Northern Aboriginal Communities: Economies and Development

Description

268 pages
Contains Maps, Bibliography
$32.00
ISBN 1-895712-37-8
DDC 330.9719'008997

Publisher

Year

1995

Contributor

Edited by Peter Douglas Elias
Reviewed by David Mardiros

David Mardiros is an anthropological consultant in Kars, Ontario.

Review

This collection of studies on economic development initiatives
undertaken by Native people in

a variety of regions focuses on “the North,” including the Mackenzie
Delta, northwestern Quebec, the eastern and western Arctic, the Yukon,
the Ontario “mid-North,” and northern Alberta. A great deal of
cultural diversity is also represented.

What makes this book unusual are the focus and structure provided by
editor Peter Elias in his introductory and summary chapters. While a
great deal of research has already been conducted in Native communities
(particularly in northern regions), little if any systematic evaluation
of this body of work has been done in such a way as to inform and direct
policymaking. Elias points out that the traditional research agenda,
directed by the interests of outside researchers and reflecting nonlocal
priorities, was deplored by many of the Native people who testified
before the Royal Commission on Aboriginal Peoples. What communities
wanted was research that would help to synthesize what is already known,
and research that would help communities direct development resources
according to community priorities and needs.
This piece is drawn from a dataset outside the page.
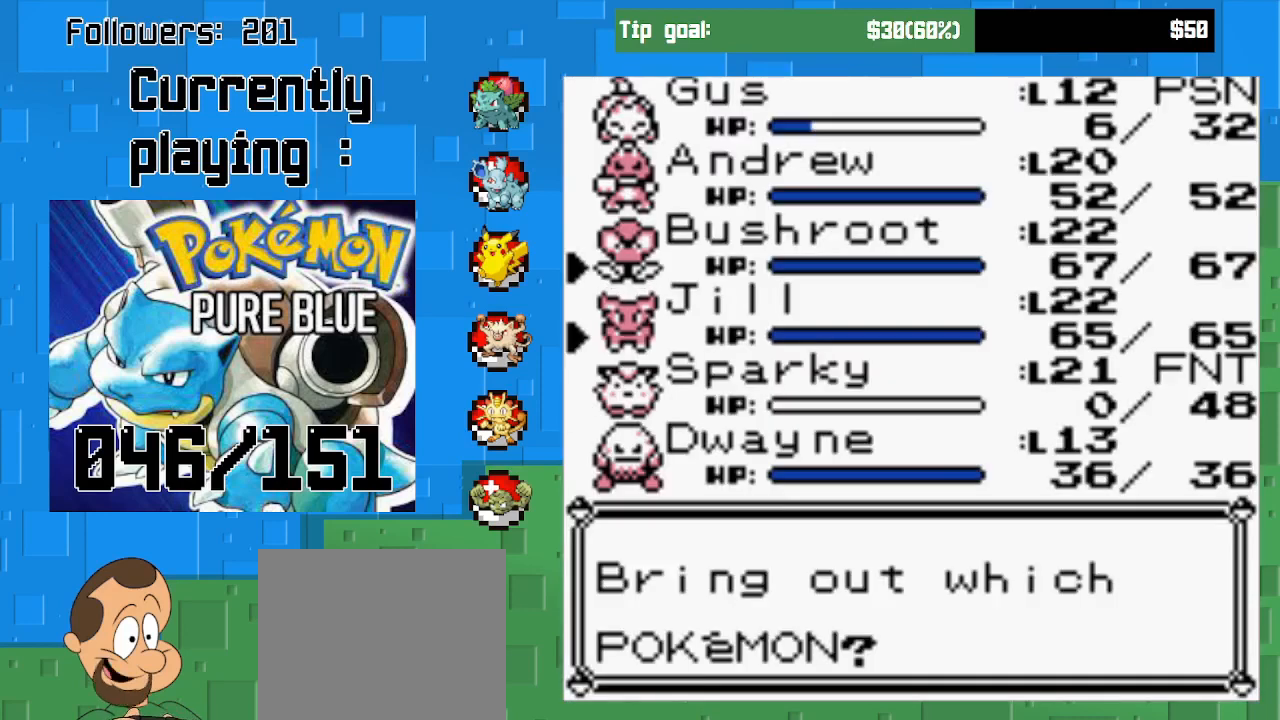
{"buttons": ["DPAD_UP"], "right_stick": "center", "events": [[67, "DPAD_UP", "up"], [167, "DPAD_UP", "down"], [267, "DPAD_UP", "up"], [467, "DPAD_UP", "down"]]}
To that end, Elias provides
a very useful, albeit brief, summary of current research relating to
economic development in the North, grouped according to themes
(disciplines represented, subsistence production, the cash economy,
transfer payments, employment enterprise and commodity production,
cultural change, employment and development), as well as a very useful
annotated bibliography on works dealing with economic development and
aboriginal people.

Elias advocates a comprehensive approach to development incorporating
political, cultural, and economic goals; the case studies he includes
are concrete examples of how a variety of community concerns are
addressed through the various enterprises described. Although the
studies can be criticized for their lack of focus on the problems
encountered in the development of the projects profiled (analysis of
these problems would be valuable for other communities seeking to
develop their own enterprises), the book is nevertheless an important
source for researchers and community development workers seeking to
apply research to practical problems.